Сухоруков засмеялся, а Валентин солидно сказал:

— Можешь не сомневаться: мы с Фрейманом все картины сверяли по списку. «Бичевание Христа» Пизано, «Святое семейство» Корреджо, «Христос»… Все тютелька в тютельку.

— Точно, — подтвердил Сухоруков, — могу поставить свою подпись.

— Ясно… — пробормотал я.

— Счастливый человек! — сказал Илюша. — Ему все ясно, а мне лично нет. По-моему, два вопроса по-прежнему остались открытыми…

— А именно?

— Собираешься ли ты нас кормить и справляют ли марсиане годовщину рабоче-крестьянской милиции?

Первый вопрос тут же был решен положительно. А второй до сих пор так и остался открытым…

За столом мы вновь и вновь перебирали все связанное с расследованием этого «мутного дела», и Валентин клялся, что обязательно напишет о нем. Но он так и не написал. Пришлось мне это сделать за него.

ПОКУШЕНИЕ

I

Словно повинуясь приказу, я заставил себя открыть глаза и понял, что проснулся от звуков включенного радио. Точно так же на меня действовал ночной телефонный звонок, даже тихий, едва слышный из-под наваленных на аппарат подушек. Жену, спавшую очень чутко он не будил, а я, умевший спать при любом шуме, мгновенно протягивал руку к трубке: «Белецкий слушает». Риту это всегда удивляло. Но ничего странного тут не было — условный рефлекс. Одна из привычек, выработанных службой в уголовном розыске. Их было много, этих привычек, может быть, даже слишком много… Постоянная настороженность, привычка к быстрым реакциям, привычка замечать особенности случайного прохожего, привычка запоминать все происходящее и разбирать на составные части мотивы любого поступка — не только чужого, но и своего… Эти привычки помогали в работе, но нередко затрудняли жизнь, ту жизнь, которую принято называть личной.

В комнате было темно. Темнота и приглушенный ею голос диктора, четко выговаривающий слова:

«…Еще не добит классовый враг. Мы будем охранять жизнь наших вождей, как знамя на поле битвы. Их жизнь принадлежит не только им, она принадлежит всей стране, рабочему классу Советского Союза и всего мира…»
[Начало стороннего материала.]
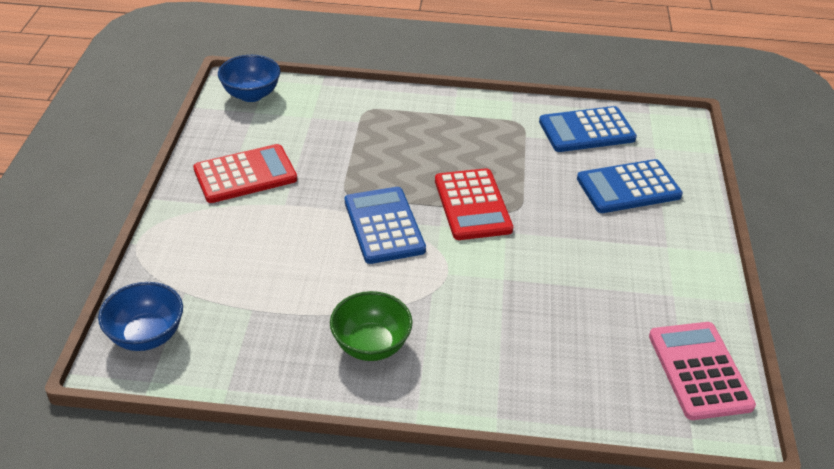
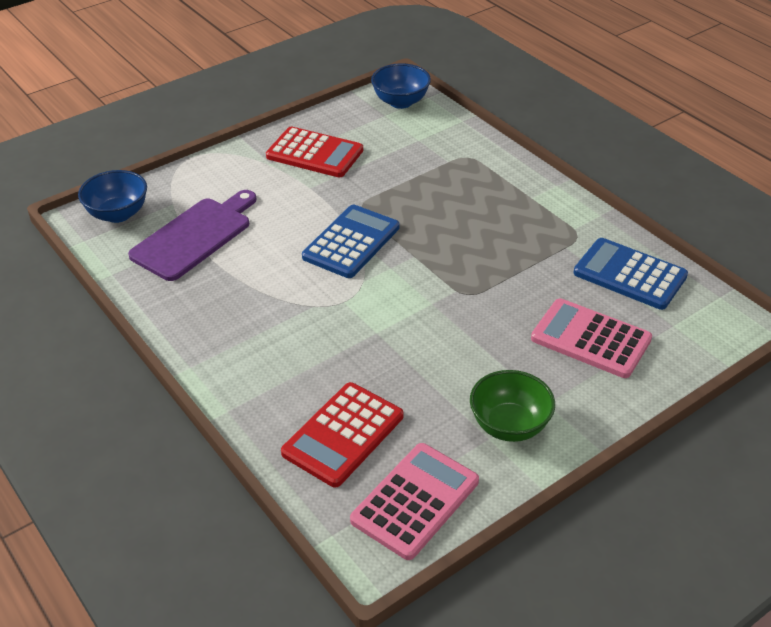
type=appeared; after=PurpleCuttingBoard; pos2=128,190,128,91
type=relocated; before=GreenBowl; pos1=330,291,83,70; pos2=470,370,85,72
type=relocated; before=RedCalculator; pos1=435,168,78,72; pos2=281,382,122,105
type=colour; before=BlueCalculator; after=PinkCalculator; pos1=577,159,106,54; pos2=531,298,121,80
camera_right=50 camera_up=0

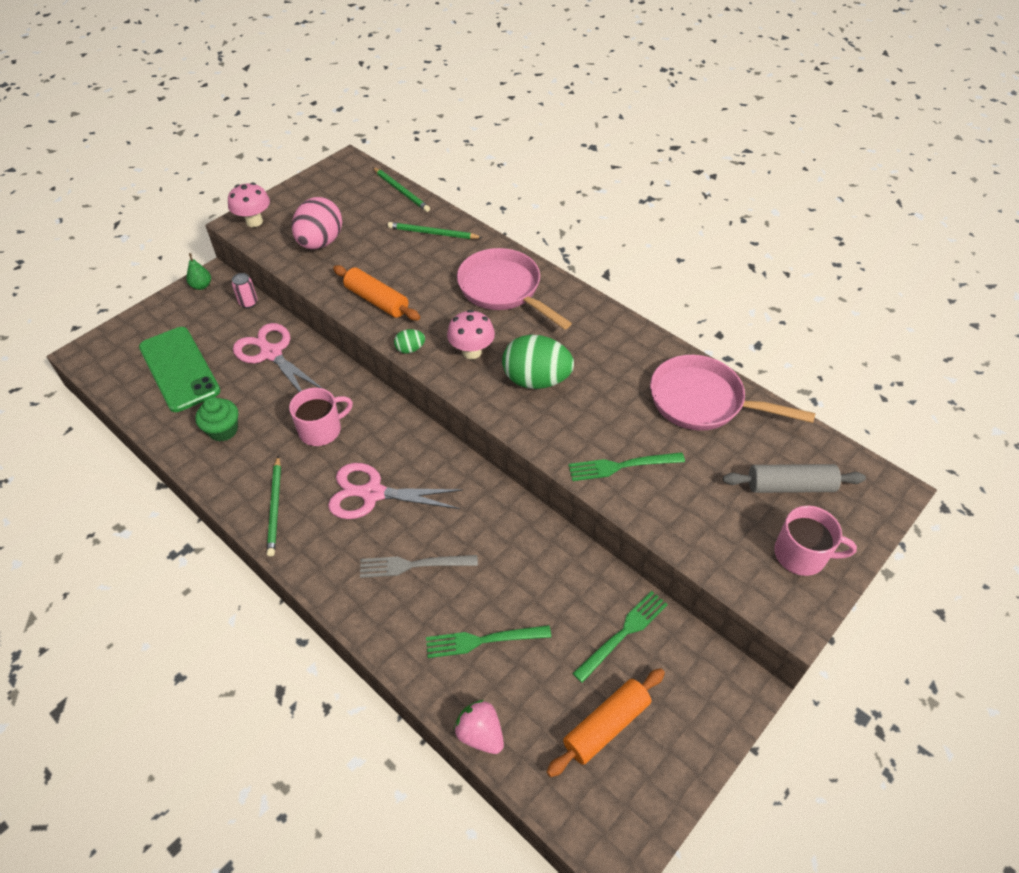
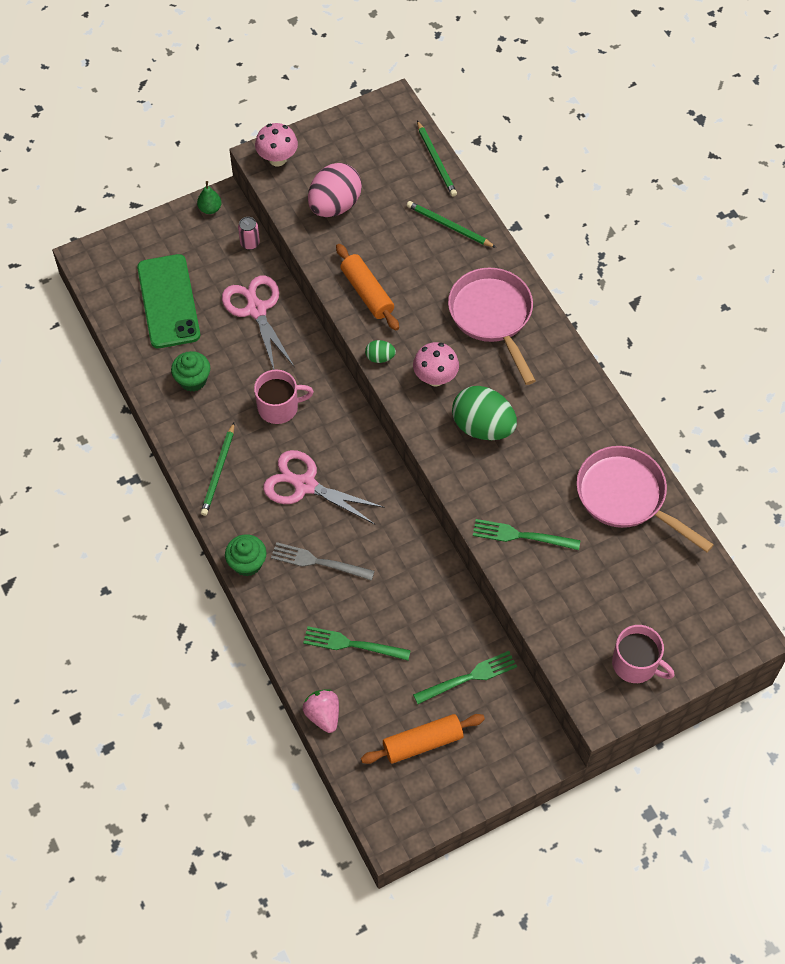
type=missing; before=GreyRollingPin; pos1=723,464,143,29
type=appeared; after=GreenCupcake; pos2=225,534,42,42
camera_right=20 camera_up=10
Я зажмурил глаза, потом снова открыл. Теперь я хорошо видел вырезанный шторами синий треугольник замерзшего окна. В нем желтым светом вспыхнул один огонек, потом другой. Это начинали свой день жильцы в доме напротив.

Я нащупал на стуле пачку папирос. Закуривая при свете спички, посмотрел на часы: было десять минут седьмого. От первой глубокой затяжки голова слегка закружилась. И точно так же плавно закружились, набегая друг на друга, слова диктора: «Карающая рука пролетарского правосудия размозжит голову гадине, отнявшей у нас одного из лучших людей нашей эпохи».